About a year ago, many organizations made radical decisions quickly out of necessity, not knowing whether they were the right or wrong for the organization. Now, a year on, many of those organizations are waiting to see if those decisions were the right ones, for both employees and as an overall business decision.

Michael Alonzi, CTO of Affari Group, joins CDM Media’s J.D. Miller for a Q&A to talk about the benefits of getting outside the box to help drive the company forward in an innovative and imaginative way during this period of waiting. 

Conversation has been condensed and edited for length.

J.D. Miller: There’s a danger of wait as we head into the new era. What do I mean by danger of wait? Well, a lot of organizations made decisions rather quickly. Whether they’re the right ones or the wrong ones, a lot of people are sitting and waiting to see if those decisions were the right ones, not only for the company’s employees, but also for a business decision, and there’s inherent danger in that wait. My question for you, Michael, is are people willing to take more risk in 2021? Or have we hit that limit?

Michael Alonzi: I definitely think that they are. We’re all sitting here, holding our breath. We don’t know if we’re waiting for the next shoe to drop, or if we’re going to go back to “normal”, or what the case may be. I think people realize that what’s thrown at them, they can figure it out and can solve it. Personally, I love your topic of the danger of wait. We have an opportunity here, which is amazing, if we take advantage of it. What’s gone on [since the beginning of the global pandemic] – it’s been wild and we’ve all had our teams run like heck, one side to the other, up and down, in and out. “Quick! Go change this. Go do that!” Now, we all step back, and think “Now what? What is our opportunity?” It’s not the “Oh my god, you know what’s coming down the road?” We’re thinking about where we are, realizing the benefits that have happened to us and taking advantage. 

J.D. Miller: So my question is: how do you put the brakes on while still actively mapping out a new direction for your organization?

Michael Alonzi: The question is where you put the brakes to begin with? You don’t just slam on the brakes all together. It’s not that way at all. What we do is, stop a second, look around and make an informed decision. What have we seen [since the beginning of the global pandemic] that we threw gasoline on and that fire didn’t work at all? Or, what did we throw a little gasoline on and it became a huge blaze? 

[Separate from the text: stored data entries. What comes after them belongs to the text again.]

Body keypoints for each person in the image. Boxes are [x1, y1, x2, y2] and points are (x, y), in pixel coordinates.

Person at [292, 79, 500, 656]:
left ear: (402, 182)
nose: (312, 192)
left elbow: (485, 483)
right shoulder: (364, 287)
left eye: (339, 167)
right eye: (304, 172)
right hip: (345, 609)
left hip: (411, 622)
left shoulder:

It’s not just about technology anymore. It’s about our business. It gives us, as CIOs and CISOs, the ability to speak the business language. Look the result of this is that it’s not just about this technology or that technology, it’s not about that argument. We have this incredible opportunity to look at what we do and say, “You know what, it’s not a matter of just wholesale wait. It’s selective. It’s selective emphasis on new things and changing our whole tone on how we look at what our technology is doing. It’s really exciting stuff.

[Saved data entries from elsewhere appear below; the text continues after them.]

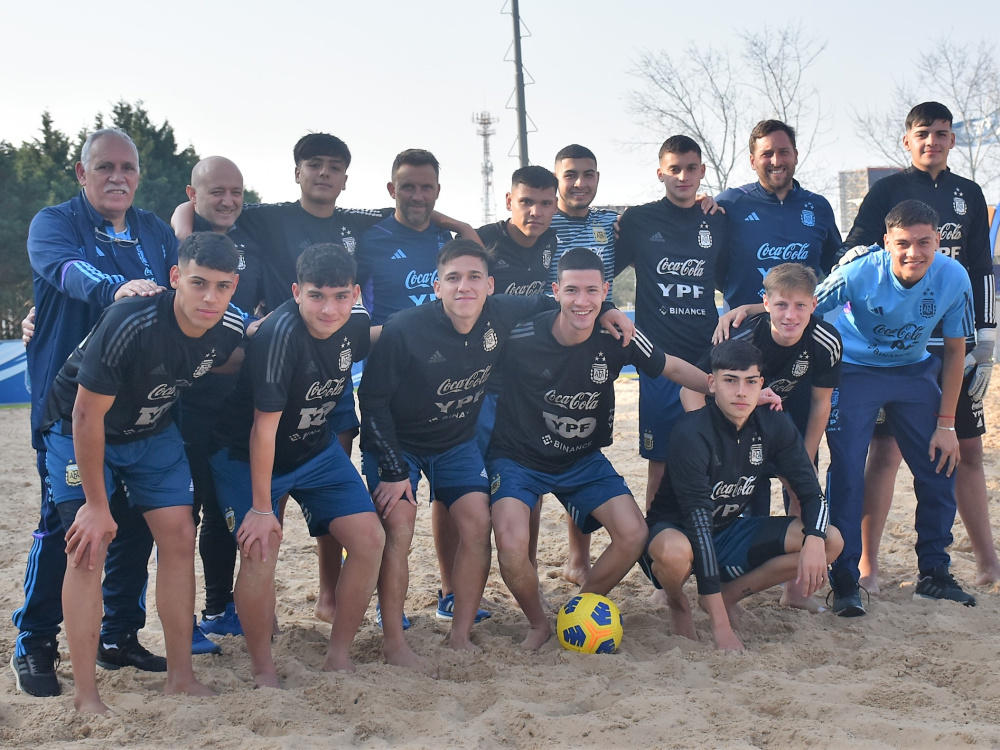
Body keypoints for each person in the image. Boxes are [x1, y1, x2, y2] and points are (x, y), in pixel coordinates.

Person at [358, 240, 633, 673]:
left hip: (455, 442)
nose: (463, 287)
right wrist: (393, 471)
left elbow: (566, 297)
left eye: (473, 278)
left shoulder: (503, 312)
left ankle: (460, 634)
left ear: (490, 285)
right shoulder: (404, 328)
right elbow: (371, 402)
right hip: (398, 444)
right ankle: (394, 640)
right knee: (400, 524)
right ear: (437, 286)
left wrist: (610, 307)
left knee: (477, 520)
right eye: (453, 278)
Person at [40, 231, 244, 713]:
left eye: (222, 286)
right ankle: (86, 695)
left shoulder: (230, 328)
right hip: (80, 430)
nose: (210, 297)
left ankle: (181, 677)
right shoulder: (132, 320)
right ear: (175, 278)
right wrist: (95, 505)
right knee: (88, 547)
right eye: (198, 283)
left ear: (235, 286)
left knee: (178, 536)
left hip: (151, 431)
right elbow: (86, 415)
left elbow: (252, 346)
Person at [487, 248, 724, 650]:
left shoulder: (618, 336)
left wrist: (726, 389)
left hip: (582, 459)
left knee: (634, 534)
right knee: (510, 545)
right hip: (518, 458)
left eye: (592, 291)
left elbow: (673, 368)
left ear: (606, 292)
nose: (582, 301)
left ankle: (579, 607)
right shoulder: (520, 336)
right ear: (555, 291)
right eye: (572, 290)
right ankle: (537, 623)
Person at [12, 129, 174, 698]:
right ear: (82, 174)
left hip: (138, 413)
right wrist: (119, 289)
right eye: (104, 166)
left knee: (131, 527)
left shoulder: (154, 230)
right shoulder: (53, 223)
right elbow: (68, 274)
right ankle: (34, 644)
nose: (117, 177)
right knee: (67, 527)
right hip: (66, 409)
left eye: (127, 167)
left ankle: (118, 636)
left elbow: (181, 291)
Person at [209, 244, 384, 687]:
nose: (329, 309)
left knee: (370, 539)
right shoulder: (278, 337)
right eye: (316, 296)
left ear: (355, 294)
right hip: (246, 454)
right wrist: (262, 508)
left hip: (315, 449)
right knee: (261, 547)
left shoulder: (355, 322)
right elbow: (261, 432)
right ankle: (264, 669)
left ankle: (338, 654)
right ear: (296, 292)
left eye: (341, 296)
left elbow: (380, 335)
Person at [842, 102, 1000, 589]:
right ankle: (867, 566)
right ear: (907, 140)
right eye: (923, 133)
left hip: (954, 343)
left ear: (953, 140)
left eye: (941, 133)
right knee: (884, 455)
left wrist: (987, 340)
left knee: (962, 450)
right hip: (895, 346)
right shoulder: (886, 190)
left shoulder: (969, 193)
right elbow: (859, 246)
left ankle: (986, 563)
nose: (932, 140)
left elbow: (981, 267)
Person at [816, 199, 977, 617]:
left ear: (938, 241)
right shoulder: (858, 273)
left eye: (924, 242)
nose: (914, 253)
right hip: (855, 369)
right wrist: (753, 310)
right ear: (886, 242)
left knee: (940, 461)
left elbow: (957, 351)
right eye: (903, 243)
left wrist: (947, 424)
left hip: (913, 369)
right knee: (847, 468)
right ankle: (846, 578)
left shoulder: (954, 277)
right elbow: (803, 309)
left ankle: (934, 574)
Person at [641, 339, 842, 652]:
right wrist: (721, 629)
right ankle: (678, 603)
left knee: (831, 539)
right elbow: (698, 523)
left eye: (750, 382)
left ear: (761, 384)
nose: (740, 392)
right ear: (712, 383)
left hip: (728, 529)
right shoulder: (691, 433)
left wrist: (814, 539)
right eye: (730, 381)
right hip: (677, 529)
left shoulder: (775, 425)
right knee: (675, 554)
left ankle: (727, 596)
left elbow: (811, 492)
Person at [688, 263, 843, 610]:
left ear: (814, 306)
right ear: (766, 303)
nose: (790, 315)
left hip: (784, 425)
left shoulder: (826, 339)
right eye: (782, 305)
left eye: (800, 306)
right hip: (737, 428)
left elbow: (821, 403)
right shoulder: (742, 335)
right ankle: (721, 584)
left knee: (803, 496)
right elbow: (695, 385)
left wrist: (804, 459)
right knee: (743, 503)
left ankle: (795, 592)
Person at [615, 135, 729, 513]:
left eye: (691, 168)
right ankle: (657, 545)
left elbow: (734, 277)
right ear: (660, 173)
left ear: (702, 171)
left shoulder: (717, 220)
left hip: (707, 355)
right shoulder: (637, 220)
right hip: (658, 359)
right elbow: (607, 267)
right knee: (661, 463)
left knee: (712, 459)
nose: (683, 176)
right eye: (675, 169)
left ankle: (706, 542)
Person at [179, 156, 266, 647]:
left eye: (236, 191)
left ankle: (218, 608)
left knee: (219, 511)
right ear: (193, 196)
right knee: (179, 514)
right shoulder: (179, 241)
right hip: (185, 403)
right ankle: (182, 619)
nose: (228, 200)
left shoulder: (253, 239)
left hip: (235, 405)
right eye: (216, 192)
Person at [716, 120, 841, 311]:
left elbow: (835, 268)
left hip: (801, 328)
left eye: (784, 152)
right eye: (767, 154)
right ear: (752, 161)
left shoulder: (818, 206)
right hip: (744, 326)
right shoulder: (730, 203)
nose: (776, 161)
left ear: (796, 156)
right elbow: (710, 266)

J.D. Miller: What industries do you think are struggling or in most in danger of wait?

Michael Alonzi: You know, it’s really across the board. It’s all of us. I think of healthcare. You know, we were kind of waiting to get back to normal-run healthcare, and it’s not going to happen. As an example, we got telehealth, that’s a new thing. Everybody’s into it; it’s working. Okay, now, we could just wait and go back to normal again until it reverts. It’s not going to revert.

I think that the industries that are most danger of wait are the ones that had to radically shift. Behavioral health – radical shift. Retail – radical shift. I mean, it wasn’t by chance that 2020’s Black Friday was the biggest Black Friday in history by a multiplier factor. So, we don’t wait just for that and expect they’ll go back to normal. We wait, we learn, and we learn how we move our business forward with our technology from that. I’m very excited by all this, as you can probably tell.